Escaping to Hingham

When we think of tourism in Massachusetts, examples such as Hull’s Nantasket Beach, Cape Cod’s Provincetown, or Martha’s Vineyard’s Edgartown immediately come to mind. Perhaps surprising to some, Hingham held a role as a tourist destination, possessing three resort hotels throughout the 19th century.

First built in 1770, the Union Hotel was constructed where the Hingham Post Office stands today. In the early 19thcentury, it was renamed the Drew Hotel and then later the Cushing House and underwent various renovations before it was torn down in 1949.

Next, the Old Colony House was built in 1832 on top of Old Colony Hill, close to what is now Summer Street, with grounds extending to Martin’s Well. Founded by the Boston and Hingham Steamship Company, it burned down in October of 1872.

Thirdly, in 1871 the Rose Standish House was constructed in what is now Crow Point. The hotel was part of Samuel Downer’s Victorian-era amusement park, Melville Garden, until the park was dismantled in 1896.

What were some of the factors contributing to Hingham’s rise in tourism?

While Hingham could be accessed by horse drawn carriage, the development of steamships and railroads during the 1800s was important to connecting small, rural towns like Hingham to Boston’s wealthy citizens, and later the general public, in order to grant quick access to the pleasures they had to offer.

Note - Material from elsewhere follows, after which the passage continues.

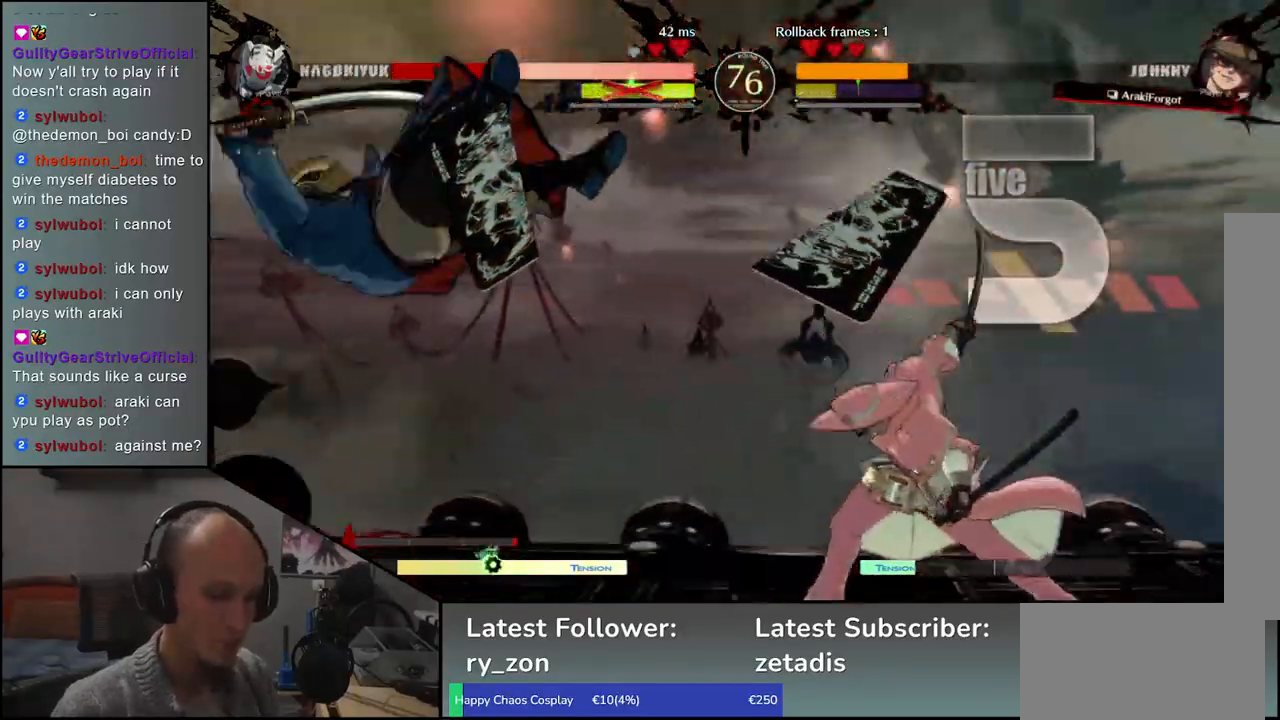
{"buttons": [], "left_stick": "right", "events": [[267, "left_stick", "left"], [467, "left_stick", "right"]]}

Furthermore, with the increase in urbanization due to the Industrial Revolution, towns such as Hingham became places of escape from the city’s hustle and bustle. As cities grew, doctors and scholars began to associate the city with not only various physical diseases but also mental maladies. While sea bathing and the sea air were thought to possess healing properties, it was also considered salubrious to take a respite from the city itself. An excerpt from the research magazine Scientific American, published in 1871, discussed the medical benefits of a seaside visit for people suffering from a variety of ailments: from anxious businessmen, to people living in crowded towns, or to people recovering from illness or injury. The author stated

To these people it is not the sea air alone, nor yet change of air; but it is change of scene and habit, with freedom from the anxieties and cares of study or business, the giddy rounds of pleasure, the monotony of every-day life, or the sick room and convalescent chamber, which produce such extraordinary beneficial effects . . . .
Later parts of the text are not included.